Tito took the box, handed him twenty francs, and read on the box the words L’Universelle idole.

Then he turned to the woman who had wanted to sacrifice her bracelet. “Will you permit me?” he said, offering it to her.

“Is that for me?” she exclaimed.

“Yes. I’m giving it to you.”

She didn’t hesitate; with her white, fleshless hands she seized Tito’s hand and the box and, holding them firmly, greedily kissed both.

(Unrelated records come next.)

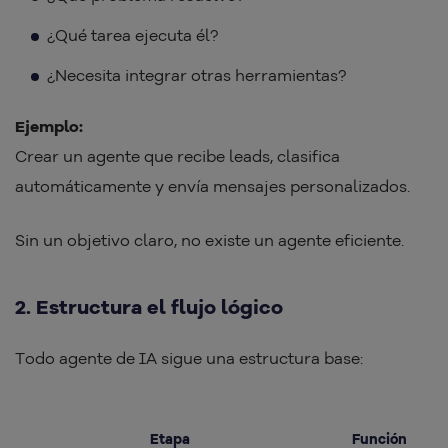
¿Qué tarea ejecuta él?
¿Necesita integrar otras herramientas?
Ejemplo:
Crear un agente que recibe leads, clasifica
automáticamente y envía mensajes personalizados.
Sin un objetivo claro, no existe un agente eficiente.
2. Estructura el flujo lógico
Todo agente de IA sigue una estructura base:
Etapa
Función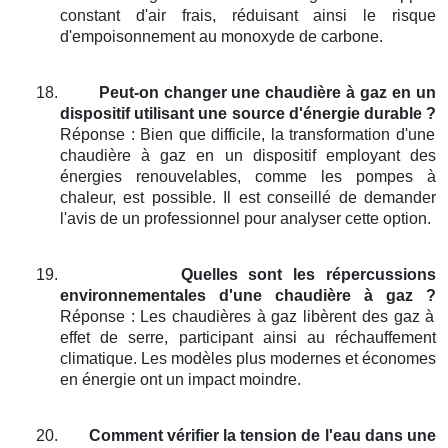
constant d'air frais, réduisant ainsi le risque
d'empoisonnement au monoxyde de carbone.
18.
Peut-on changer une chaudière à gaz en un
dispositif utilisant une source d'énergie durable ?
Réponse : Bien que difficile, la transformation d'une
chaudière à gaz en un dispositif employant des
énergies renouvelables, comme les pompes à
chaleur, est possible. Il est conseillé de demander
l'avis de un professionnel pour analyser cette option.
19.
Quelles sont les répercussions
environnementales d'une chaudière à gaz ?
Réponse : Les chaudières à gaz libèrent des gaz à
effet de serre, participant ainsi au réchauffement
climatique. Les modèles plus modernes et économes
en énergie ont un impact moindre.
20.
Comment vérifier la tension de l'eau dans une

“Oh, the lovely, heavenly powder; love and light of my life,” she moaned, and raised it to the level of her brow as one raises a relic or a symbol in a sacred rite. Then she used a hairpin to tear the strip of paper round the box and carefully raised the lid.

She went to a table at the other end of the room, knelt on the ground, put the exciting packet on the marble table top, and took from her bag a small tortoise-shell box and a tiny white spatula of the kind used by chemists to put powders into packets. Then, holding her breath and with infinite care, she transferred the drug from the crude cardboard box to the more worthy tortoise-shell one. When the cardboard box was empty she held it upside down over the palm of her hand, tapped the back of it with her hard fingernails and then raised the palm of her hand to her nostrils and inhaled; and, still with the same care, she shook the tortoise-shell box horizontally to level the powder, looking round every now and again with feline suspiciousness.

Then, as if she were dealing with radium, she took a pinch of the powder and raised it to her nostrils. As she inhaled, her breast swelled and her eyes closed voluptuously. She took another pinch and put it to her nostril, forcing it in with her thumb, and she scraped the little that remained behind her fingernail into her mouth with her teeth.

Tito had boasted to the skinny man of his love of the drug. Among those with a vice, not sharing it is something to be ashamed of. In prison those who have committed only a minor offence exaggerate its gravity in order not to seem inferior to the others. Tito, who had never sniffed cocaine in his life, swore he could not do without it.

And when the woman invited him to help himself, he did so.

The white powder up his nose gave him a feeling of aromatic freshness, as if essential oils of thyme and lemon verbena were evaporating in his throat. Traces of it passing from his nostrils to his pharynx gave him a slight sensation of burning at the back of his throat and a bitter taste on his tongue.

“A little more?”

Tito took another pinch. Then he fell silent. He withdrew into a kind of meditation. Then it happened. There was a cold feeling in his nose, a paralysis in the middle of his face. He could no longer feel his nose; it no longer existed.